▸ **YOUR GOAL**
Pull the text from every listing below word for word, leaving out the pictures.

▸ **DATA RECORDS**
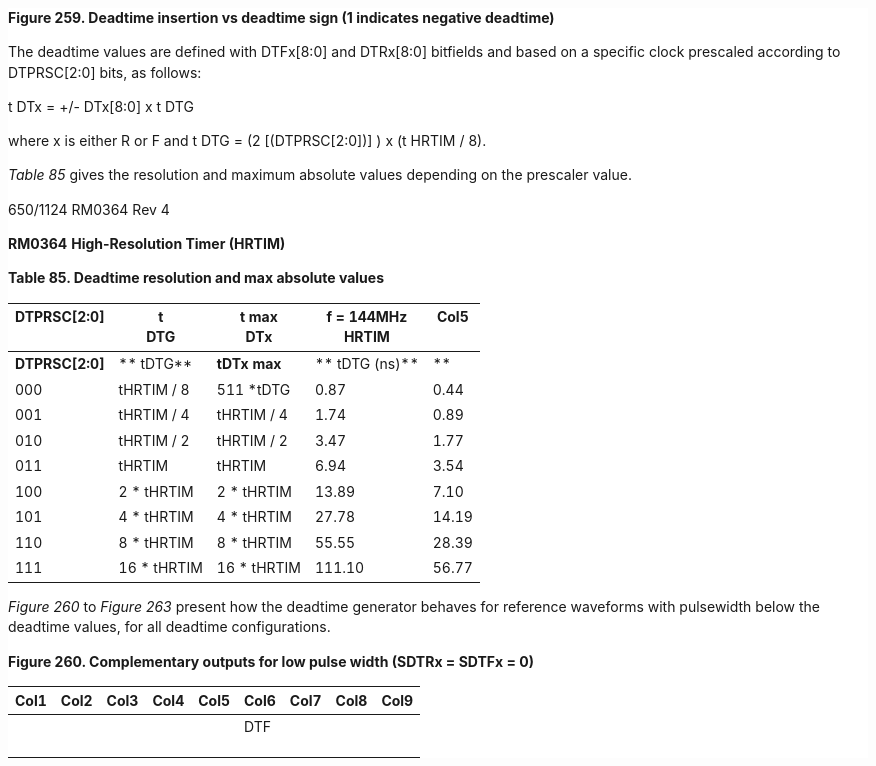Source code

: 
**Figure 259. Deadtime insertion vs deadtime sign (1 indicates negative deadtime)**


The deadtime values are defined with DTFx[8:0] and DTRx[8:0] bitfields and based on a
specific clock prescaled according to DTPRSC[2:0] bits, as follows:


t DTx = +/- DTx[8:0] x t DTG

where x is either R or F and t DTG = (2 [(DTPRSC[2:0])] ) x (t HRTIM / 8).


_Table 85_ gives the resolution and maximum absolute values depending on the prescaler
value.


650/1124 RM0364 Rev 4


**RM0364** **High-Resolution Timer (HRTIM)**


**Table 85. Deadtime resolution and max absolute values**









|DTPRSC[2:0]|t<br>DTG|t max<br>DTx|f = 144MHz<br>HRTIM|Col5|
|---|---|---|---|---|
|**DTPRSC[2:0]**|** tDTG**|**tDTx max**|** tDTG (ns)**|**|tDTx| max (µs)**|
|000|tHRTIM / 8|511 *tDTG|0.87|0.44|
|001|tHRTIM / 4|tHRTIM / 4|1.74|0.89|
|010|tHRTIM / 2|tHRTIM / 2|3.47|1.77|
|011|tHRTIM|tHRTIM|6.94|3.54|
|100|2 * tHRTIM|2 * tHRTIM|13.89|7.10|
|101|4 * tHRTIM|4 * tHRTIM|27.78|14.19|
|110|8 * tHRTIM|8 * tHRTIM|55.55|28.39|
|111|16 * tHRTIM|16 * tHRTIM|111.10|56.77|


_Figure 260_ to _Figure 263_ present how the deadtime generator behaves for reference
waveforms with pulsewidth below the deadtime values, for all deadtime configurations.


**Figure 260. Complementary outputs for low pulse width (SDTRx = SDTFx = 0)**


|Col1|Col2|Col3|Col4|Col5|Col6|Col7|Col8|Col9|
|---|---|---|---|---|---|---|---|---|
||||||DTF||||
||||||||||
||||||||||
||||||||||
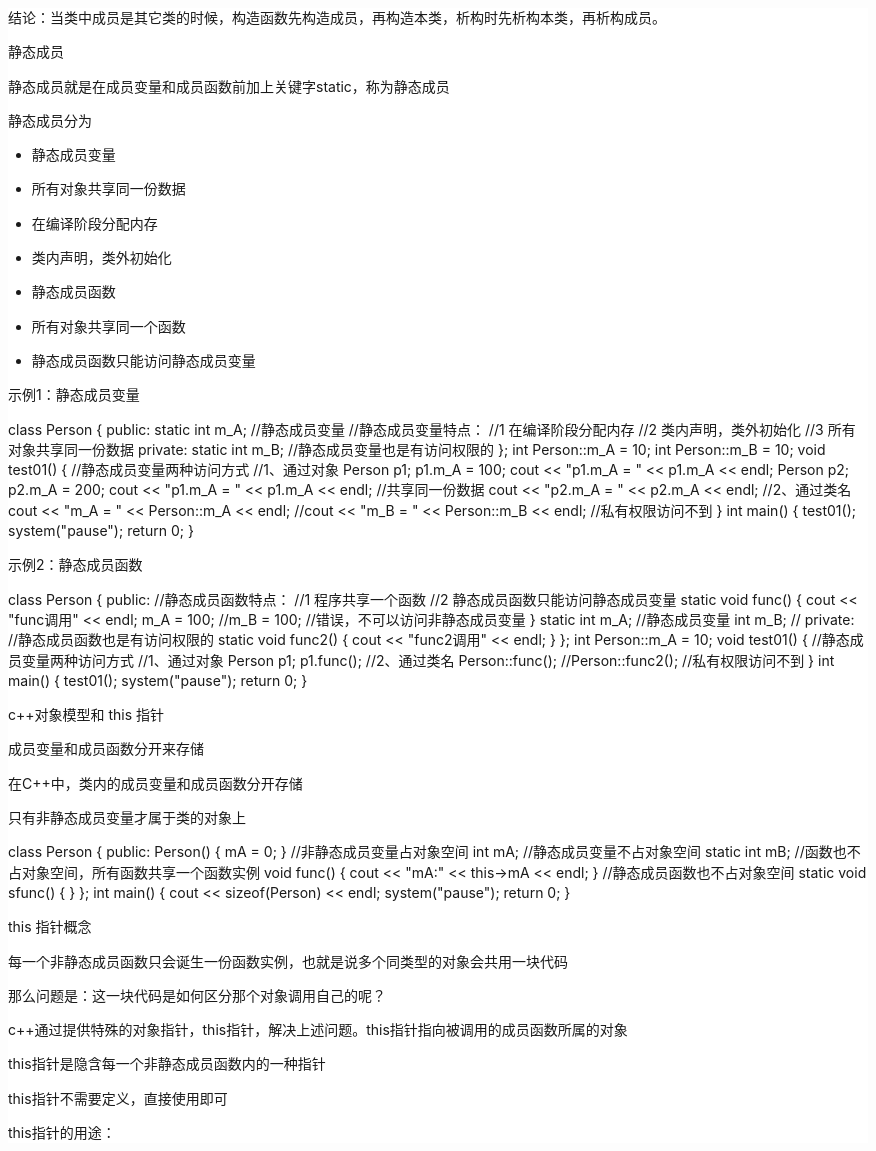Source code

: 结论：当类中成员是其它类的时候，构造函数先构造成员，再构造本类，析构时先析构本类，再析构成员。

静态成员

静态成员就是在成员变量和成员函数前加上关键字static，称为静态成员

静态成员分为

-   静态成员变量

-   所有对象共享同一份数据
-   在编译阶段分配内存
-   类内声明，类外初始化

-   静态成员函数

-   所有对象共享同一个函数
-   静态成员函数只能访问静态成员变量

示例1：静态成员变量

class Person { public: static int m_A; //静态成员变量 //静态成员变量特点： //1 在编译阶段分配内存 //2 类内声明，类外初始化 //3 所有对象共享同一份数据 private: static int m_B; //静态成员变量也是有访问权限的 }; int Person::m_A = 10; int Person::m_B = 10; void test01() { //静态成员变量两种访问方式 //1、通过对象 Person p1; p1.m_A = 100; cout << "p1.m_A = " << p1.m_A << endl; Person p2; p2.m_A = 200; cout << "p1.m_A = " << p1.m_A << endl; //共享同一份数据 cout << "p2.m_A = " << p2.m_A << endl; //2、通过类名 cout << "m_A = " << Person::m_A << endl; //cout << "m_B = " << Person::m_B << endl; //私有权限访问不到 } int main() { test01(); system("pause"); return 0; }

示例2：静态成员函数

class Person { public: //静态成员函数特点： //1 程序共享一个函数 //2 静态成员函数只能访问静态成员变量 static void func() { cout << "func调用" << endl; m_A = 100; //m_B = 100; //错误，不可以访问非静态成员变量 } static int m_A; //静态成员变量 int m_B; // private: //静态成员函数也是有访问权限的 static void func2() { cout << "func2调用" << endl; } }; int Person::m_A = 10; void test01() { //静态成员变量两种访问方式 //1、通过对象 Person p1; p1.func(); //2、通过类名 Person::func(); //Person::func2(); //私有权限访问不到 } int main() { test01(); system("pause"); return 0; }

c++对象模型和 this 指针

成员变量和成员函数分开来存储

在C++中，类内的成员变量和成员函数分开存储

只有非静态成员变量才属于类的对象上

class Person { public: Person() { mA = 0; } //非静态成员变量占对象空间 int mA; //静态成员变量不占对象空间 static int mB; //函数也不占对象空间，所有函数共享一个函数实例 void func() { cout << "mA:" << this->mA << endl; } //静态成员函数也不占对象空间 static void sfunc() { } }; int main() { cout << sizeof(Person) << endl; system("pause"); return 0; }

this 指针概念

每一个非静态成员函数只会诞生一份函数实例，也就是说多个同类型的对象会共用一块代码

那么问题是：这一块代码是如何区分那个对象调用自己的呢？

c++通过提供特殊的对象指针，this指针，解决上述问题。this指针指向被调用的成员函数所属的对象

this指针是隐含每一个非静态成员函数内的一种指针

this指针不需要定义，直接使用即可

this指针的用途：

▸ **SOLVED PROBLEM**
Source code

: 
**Figure 259. Deadtime insertion vs deadtime sign (1 indicates negative deadtime)**


The deadtime values are defined with DTFx[8:0] and DTRx[8:0] bitfields and based on a
specific clock prescaled according to DTPRSC[2:0] bits, as follows:


t DTx = +/- DTx[8:0] x t DTG

where x is either R or F and t DTG = (2 [(DTPRSC[2:0])] ) x (t HRTIM / 8).


_Table 85_ gives the resolution and maximum absolute values depending on the prescaler
value.


650/1124 RM0364 Rev 4


**RM0364** **High-Resolution Timer (HRTIM)**


**Table 85. Deadtime resolution and max absolute values**









|DTPRSC[2:0]|t<br>DTG|t max<br>DTx|f = 144MHz<br>HRTIM|Col5|
|---|---|---|---|---|
|**DTPRSC[2:0]**|** tDTG**|**tDTx max**|** tDTG (ns)**|**|tDTx| max (µs)**|
|000|tHRTIM / 8|511 *tDTG|0.87|0.44|
|001|tHRTIM / 4|tHRTIM / 4|1.74|0.89|
|010|tHRTIM / 2|tHRTIM / 2|3.47|1.77|
|011|tHRTIM|tHRTIM|6.94|3.54|
|100|2 * tHRTIM|2 * tHRTIM|13.89|7.10|
|101|4 * tHRTIM|4 * tHRTIM|27.78|14.19|
|110|8 * tHRTIM|8 * tHRTIM|55.55|28.39|
|111|16 * tHRTIM|16 * tHRTIM|111.10|56.77|


_Figure 260_ to _Figure 263_ present how the deadtime generator behaves for reference
waveforms with pulsewidth below the deadtime values, for all deadtime configurations.


**Figure 260. Complementary outputs for low pulse width (SDTRx = SDTFx = 0)**


|Col1|Col2|Col3|Col4|Col5|Col6|Col7|Col8|Col9|
|---|---|---|---|---|---|---|---|---|
||||||DTF||||
||||||||||
||||||||||
||||||||||
Source code

: 结论：当类中成员是其它类的时候，构造函数先构造成员，再构造本类，析构时先析构本类，再析构成员。

静态成员

静态成员就是在成员变量和成员函数前加上关键字static，称为静态成员

静态成员分为

-   静态成员变量

-   所有对象共享同一份数据
-   在编译阶段分配内存
-   类内声明，类外初始化

-   静态成员函数

-   所有对象共享同一个函数
-   静态成员函数只能访问静态成员变量

示例1：静态成员变量

class Person { public: static int m_A; //静态成员变量 //静态成员变量特点： //1 在编译阶段分配内存 //2 类内声明，类外初始化 //3 所有对象共享同一份数据 private: static int m_B; //静态成员变量也是有访问权限的 }; int Person::m_A = 10; int Person::m_B = 10; void test01() { //静态成员变量两种访问方式 //1、通过对象 Person p1; p1.m_A = 100; cout << "p1.m_A = " << p1.m_A << endl; Person p2; p2.m_A = 200; cout << "p1.m_A = " << p1.m_A << endl; //共享同一份数据 cout << "p2.m_A = " << p2.m_A << endl; //2、通过类名 cout << "m_A = " << Person::m_A << endl; //cout << "m_B = " << Person::m_B << endl; //私有权限访问不到 } int main() { test01(); system("pause"); return 0; }

示例2：静态成员函数

class Person { public: //静态成员函数特点： //1 程序共享一个函数 //2 静态成员函数只能访问静态成员变量 static void func() { cout << "func调用" << endl; m_A = 100; //m_B = 100; //错误，不可以访问非静态成员变量 } static int m_A; //静态成员变量 int m_B; // private: //静态成员函数也是有访问权限的 static void func2() { cout << "func2调用" << endl; } }; int Person::m_A = 10; void test01() { //静态成员变量两种访问方式 //1、通过对象 Person p1; p1.func(); //2、通过类名 Person::func(); //Person::func2(); //私有权限访问不到 } int main() { test01(); system("pause"); return 0; }

c++对象模型和 this 指针

成员变量和成员函数分开来存储

在C++中，类内的成员变量和成员函数分开存储

只有非静态成员变量才属于类的对象上

class Person { public: Person() { mA = 0; } //非静态成员变量占对象空间 int mA; //静态成员变量不占对象空间 static int mB; //函数也不占对象空间，所有函数共享一个函数实例 void func() { cout << "mA:" << this->mA << endl; } //静态成员函数也不占对象空间 static void sfunc() { } }; int main() { cout << sizeof(Person) << endl; system("pause"); return 0; }

this 指针概念

每一个非静态成员函数只会诞生一份函数实例，也就是说多个同类型的对象会共用一块代码

那么问题是：这一块代码是如何区分那个对象调用自己的呢？

c++通过提供特殊的对象指针，this指针，解决上述问题。this指针指向被调用的成员函数所属的对象

this指针是隐含每一个非静态成员函数内的一种指针

this指针不需要定义，直接使用即可

this指针的用途：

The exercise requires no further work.